KLM 777 wrote:
>The issue is not simply more F class seating, but
>more F class seating in conjunction with less Y
Correct. I never said otherwise.
>One or the other is not too terrible, but both taken
>together could really bite if/when the economy turns
>for the worse and if/when fare wars become a fact of
>life in the near future.
Perhaps, perhaps not. It is easier and quicker to add seats if required than to purchase additional aircraft if needed. In the meantime, AA continues to increase revenue per day.
>You seem to have missed FLY777UAL's point that a
>full F/C cabin does not mean everbody has paid up
>their first class fare. Many are using their FF miles
>to upgrade from economy.
I know. I flew SNA 757s for 7+ years. FC cabin is always full, but seldom is every seat a full fare passenger. OTOH, those upgraded are being rewarded for the revenue they've brought to AA in the past.
>UA has it worse than American in this respect because
>UA has such a high number of Premier, Premier Execs
>and Premier 1K's that are always attempting to
>upgrade but are seldom able to because of the
What statistics do you have to back up this claim? I don't dispute it, but I know AAdvantage has many more members (of what level I do not know) all wanting upgrades just like at UA. So the problem is at both airlines.
>Economy Plus seating makes everyone feel special but
>more importantly increases the number of full-fare
>coach pax and reduces the need for upgrades.
How does "everyone feel special" when many of those in coach do not get the "plus" seating? You're statement is not logical. It does make those lucky enough to get the "plus" seating feel "special" IF they made the effort to get the seats. What if they made no effort and got the seats anyway? What about the pax who made the effort yet sits next to someone who did not? I doubt he'll be feeling too "special."
>I mean, why provide a full F/C service to a passenger
>that didn't pay for it? The costs aren't as insignificant
>as you have laid them out to be.
Actually they are. It is _marginal costs_ that need to be addressed. The FC cabin and service are already being provided. The only added cost is for food/beverage and passenger handling (i.e. time).

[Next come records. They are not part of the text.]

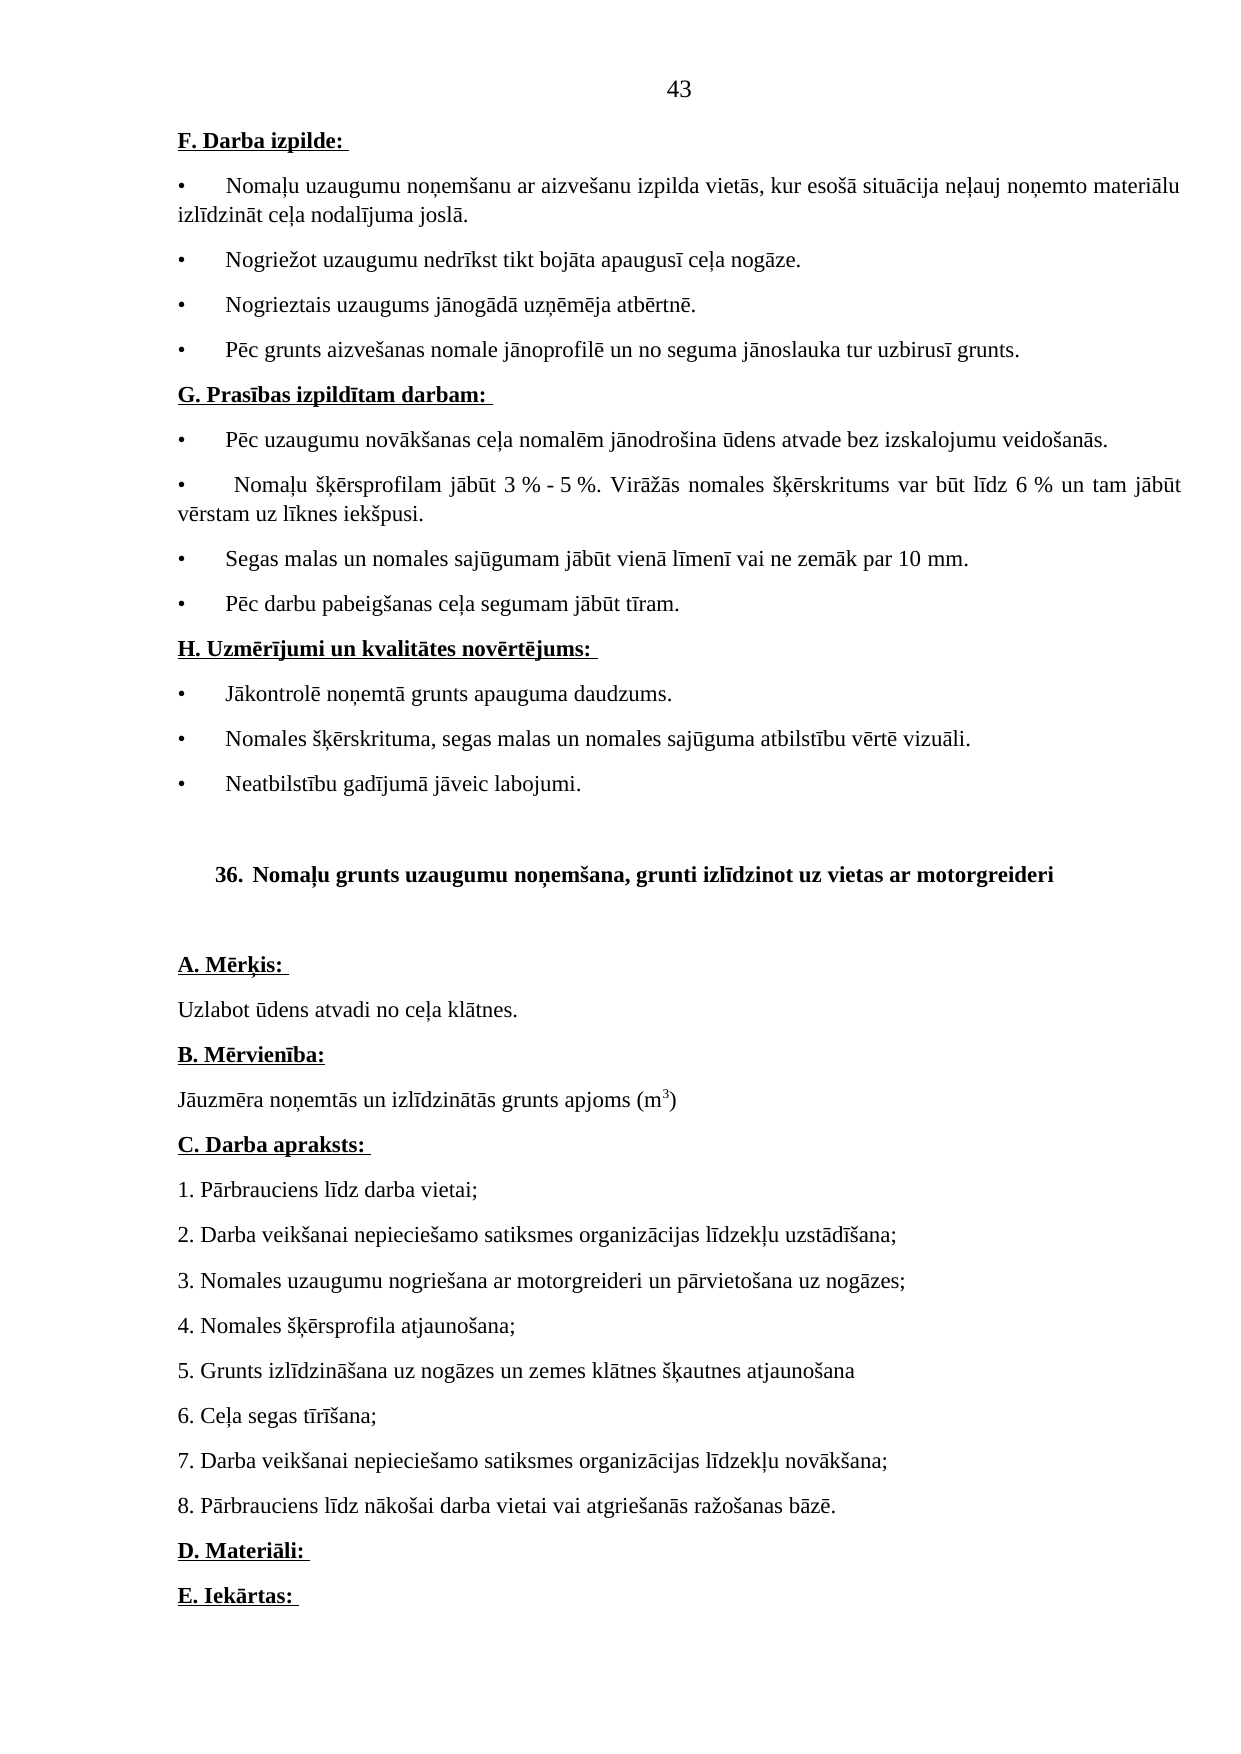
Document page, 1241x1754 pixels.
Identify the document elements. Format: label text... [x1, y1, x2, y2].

text • Segas malas un nomales sajūgumam jābūt vienā līmenī vai ne zemāk par 10 mm. [177, 545, 1181, 571]
text • Nomaļu uzaugumu noņemšanu ar aizvešanu izpilda vietās, kur esošā situācija neļauj noņemto materiālu izlīdzināt ceļa nodalījuma joslā. [177, 172, 1181, 227]
text • Pēc darbu pabeigšanas ceļa segumam jābūt tīram. [177, 590, 1181, 616]
text H. Uzmērījumi un kvalitātes novērtējums: [177, 635, 1181, 662]
text 5. Grunts izlīdzināšana uz nogāzes un zemes klātnes šķautnes atjaunošana [177, 1357, 1181, 1383]
text E. Iekārtas: [177, 1582, 1181, 1609]
text 1. Pārbrauciens līdz darba vietai; [177, 1176, 1181, 1203]
text C. Darba apraksts: [177, 1131, 1181, 1158]
text 4. Nomales šķērsprofila atjaunošana; [177, 1312, 1181, 1338]
text 8. Pārbrauciens līdz nākošai darba vietai vai atgriešanās ražošanas bāzē. [177, 1492, 1181, 1518]
text G. Prasības izpildītam darbam: [177, 381, 1181, 408]
text • Nogrieztais uzaugums jānogādā uzņēmēja atbērtnē. [177, 291, 1181, 317]
text Uzlabot ūdens atvadi no ceļa klātnes. [177, 996, 1181, 1022]
text • Pēc grunts aizvešanas nomale jānoprofilē un no seguma jānoslauka tur uzbirusī grunts. [177, 336, 1181, 362]
list Nomaļu grunts uzaugumu noņemšana, grunti izlīdzinot uz vietas ar motorgreideri [215, 861, 1181, 887]
text F. Darba izpilde: [177, 127, 1181, 154]
text B. Mērvienība: [177, 1041, 1181, 1067]
text 2. Darba veikšanai nepieciešamo satiksmes organizācijas līdzekļu uzstādīšana; [177, 1222, 1181, 1248]
text Jāuzmēra noņemtās un izlīdzinātās grunts apjoms (m3) [177, 1086, 1181, 1113]
text 7. Darba veikšanai nepieciešamo satiksmes organizācijas līdzekļu novākšana; [177, 1447, 1181, 1473]
text 6. Ceļa segas tīrīšana; [177, 1402, 1181, 1428]
text A. Mērķis: [177, 951, 1181, 977]
text • Nomaļu šķērsprofilam jābūt 3 % - 5 %. Virāžās nomales šķērskritums var būt līdz 6 % un tam jābūt vērstam uz līknes iekšpusi. [177, 471, 1181, 526]
text 3. Nomales uzaugumu nogriešana ar motorgreideri un pārvietošana uz nogāzes; [177, 1267, 1181, 1293]
text • Neatbilstību gadījumā jāveic labojumi. [177, 771, 1181, 797]
text • Nogriežot uzaugumu nedrīkst tikt bojāta apaugusī ceļa nogāze. [177, 246, 1181, 272]
text D. Materiāli: [177, 1537, 1181, 1564]
text • Jākontrolē noņemtā grunts apauguma daudzums. [177, 680, 1181, 707]
text • Pēc uzaugumu novākšanas ceļa nomalēm jānodrošina ūdens atvade bez izskalojumu veidošanās. [177, 426, 1181, 453]
text • Nomales šķērskrituma, segas malas un nomales sajūguma atbilstību vērtē vizuāli. [177, 725, 1181, 752]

>AA's trick of increasing first class seats and reducing
>Y-class seats means more needless uprgraders sitting
>in F/C and a Y-class full (in theory) of more full-fare
If you were an AAdvantage member trying to obtain an upgrade, would you believe yourself to be a "needless upgrader"? And a "Y-class full" truly is theory since AA seldom flys full acft.
>Its a needless gamble IMHO.
Thankfully, neither you nor I are paid to make that type of gamble. AA management is paid to make those gambles and has proven themselves fairly adept at choosing a profitable course of action more often than not.
>What's $86.7 million to an airline like AA anyway?
Almost 10% profit increase per year! I guess you don't own your own business or you would easily understand. To put it another way, would you prefer to take home 10% more in your paycheck each week or not bother with it?
>It will greatly reduce the airline's flexibilty to compete
>in the longer term since the other airlines will still be
>able to offer heavily discounted, yet still profitable,
>tix like sliced bread.
Maybe, maybe not. Folks with a whole lot more info than you or I are making those decisions.
>And if you thought ID90's or deadheading was
Agreed. But then AA is not in the business of flying non-revenue passengers anywhere.
>>>AA revenue per aircraft per day is the highest in the industry and continues to grow. <<<
>Sorry, I'm going to disagree with you there.
>[Year ending 12/31/99]
>Looks like its UAL that keeps costs down and
>revnues high while flying more.
RPM and ASM take into account route structure which makes airline-to-airline economic comparisons virtually useless since no two airlines operate the same identical route structures. AA does not have the long Pacific flights of UA. UA does not have the short haul commutes of US or DL. Etc., etc.
The only constant when comparing airline economics is TIME. Reread my statement you'll note I wrote of Revenue/Acft/Day (i.e.: time). In the final analysis it is revenue/time and costs/time that matter. Revenue/time - costs/time = profit/time.
As noted in earlier postings: UA flys more passenger miles; DL flys more passengers; etc., etc., etc. Different routes to the same objective: maximum profit/time period.
In the end, I suspect UA and AA managements are addressing the same or similarly perceived problem with slightly different approaches. UA partially modified its coach cabins while AA is modifying their entire coach cabin. Both airlines have increased FC seating - UA slightly, AA a lot. A different approach by different management teams at different airlines ultimately seeking the same objective.... higher profits for their airline. IMHO, much better to have differing approaches than to have everybody doing the same thing all the time. You, the customer, get to decide which one you prefer by voting with your $$$$$.
Sadly, my seat isn't gonna get modified so I'm stuck with the MD90's limited leg room but most excellent view. ;-)
*NO CARRIER* -- A Naval Aviator's worst nightmare!